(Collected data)
____________________
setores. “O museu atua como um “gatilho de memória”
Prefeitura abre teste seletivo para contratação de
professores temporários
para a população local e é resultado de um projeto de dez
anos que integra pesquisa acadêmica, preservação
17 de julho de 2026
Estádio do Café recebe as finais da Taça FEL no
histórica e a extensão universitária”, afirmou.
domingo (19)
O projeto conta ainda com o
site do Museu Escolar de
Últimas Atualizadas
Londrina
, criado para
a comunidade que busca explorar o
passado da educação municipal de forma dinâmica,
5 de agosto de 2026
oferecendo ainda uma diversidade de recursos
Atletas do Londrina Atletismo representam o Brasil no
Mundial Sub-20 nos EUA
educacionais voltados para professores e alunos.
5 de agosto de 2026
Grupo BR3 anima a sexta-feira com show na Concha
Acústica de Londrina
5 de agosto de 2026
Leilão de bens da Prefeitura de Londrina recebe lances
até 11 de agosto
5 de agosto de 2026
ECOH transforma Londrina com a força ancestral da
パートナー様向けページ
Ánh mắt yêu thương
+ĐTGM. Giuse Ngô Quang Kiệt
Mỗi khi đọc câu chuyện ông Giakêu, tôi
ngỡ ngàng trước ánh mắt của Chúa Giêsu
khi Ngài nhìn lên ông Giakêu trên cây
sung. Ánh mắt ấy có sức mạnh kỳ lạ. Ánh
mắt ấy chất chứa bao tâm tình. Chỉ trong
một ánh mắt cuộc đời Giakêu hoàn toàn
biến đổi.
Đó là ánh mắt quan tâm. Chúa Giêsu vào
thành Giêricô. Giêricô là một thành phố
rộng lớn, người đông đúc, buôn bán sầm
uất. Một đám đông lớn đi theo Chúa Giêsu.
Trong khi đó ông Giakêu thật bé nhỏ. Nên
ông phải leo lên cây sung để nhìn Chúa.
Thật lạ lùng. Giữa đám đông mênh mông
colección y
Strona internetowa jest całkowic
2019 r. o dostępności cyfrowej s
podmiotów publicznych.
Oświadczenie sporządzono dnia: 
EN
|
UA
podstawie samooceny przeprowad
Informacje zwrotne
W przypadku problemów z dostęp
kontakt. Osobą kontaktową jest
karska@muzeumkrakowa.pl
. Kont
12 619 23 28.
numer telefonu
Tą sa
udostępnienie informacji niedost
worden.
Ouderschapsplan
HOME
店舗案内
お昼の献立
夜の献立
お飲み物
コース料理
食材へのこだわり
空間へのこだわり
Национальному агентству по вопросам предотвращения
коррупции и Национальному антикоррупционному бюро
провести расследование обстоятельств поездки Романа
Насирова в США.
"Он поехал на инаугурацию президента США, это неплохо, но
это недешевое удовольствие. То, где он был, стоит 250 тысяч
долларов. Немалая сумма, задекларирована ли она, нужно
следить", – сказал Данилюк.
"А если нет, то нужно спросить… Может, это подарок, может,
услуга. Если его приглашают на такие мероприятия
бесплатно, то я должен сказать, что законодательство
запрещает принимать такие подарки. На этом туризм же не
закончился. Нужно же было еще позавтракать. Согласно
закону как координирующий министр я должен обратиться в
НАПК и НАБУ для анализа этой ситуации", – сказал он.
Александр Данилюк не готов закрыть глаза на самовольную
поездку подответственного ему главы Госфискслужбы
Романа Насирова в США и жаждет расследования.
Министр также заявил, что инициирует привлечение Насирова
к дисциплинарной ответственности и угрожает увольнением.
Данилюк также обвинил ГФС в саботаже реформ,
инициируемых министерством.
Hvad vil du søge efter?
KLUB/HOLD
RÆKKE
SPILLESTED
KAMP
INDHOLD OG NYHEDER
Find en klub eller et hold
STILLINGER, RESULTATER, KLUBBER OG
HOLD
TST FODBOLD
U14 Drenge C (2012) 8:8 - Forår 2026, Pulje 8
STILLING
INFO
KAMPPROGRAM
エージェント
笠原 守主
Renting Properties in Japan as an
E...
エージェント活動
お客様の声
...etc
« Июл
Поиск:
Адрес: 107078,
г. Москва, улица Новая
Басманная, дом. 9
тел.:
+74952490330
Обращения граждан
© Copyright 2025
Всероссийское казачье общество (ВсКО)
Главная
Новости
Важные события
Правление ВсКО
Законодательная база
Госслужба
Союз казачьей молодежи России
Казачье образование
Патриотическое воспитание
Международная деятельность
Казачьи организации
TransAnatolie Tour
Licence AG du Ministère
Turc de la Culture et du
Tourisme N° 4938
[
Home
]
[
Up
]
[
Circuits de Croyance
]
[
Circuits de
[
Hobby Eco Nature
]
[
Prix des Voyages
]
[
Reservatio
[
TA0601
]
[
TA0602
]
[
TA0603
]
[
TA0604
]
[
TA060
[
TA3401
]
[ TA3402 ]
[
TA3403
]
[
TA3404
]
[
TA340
____________________
→ WORK INSTRUCTION
Search term "Данилюк": return each line of the data that contains it.

→ RESULT FOR THIS EXERCISE
следить", – сказал Данилюк.
Александр Данилюк не готов закрыть глаза на самовольную
Данилюк также обвинил ГФС в саботаже реформ,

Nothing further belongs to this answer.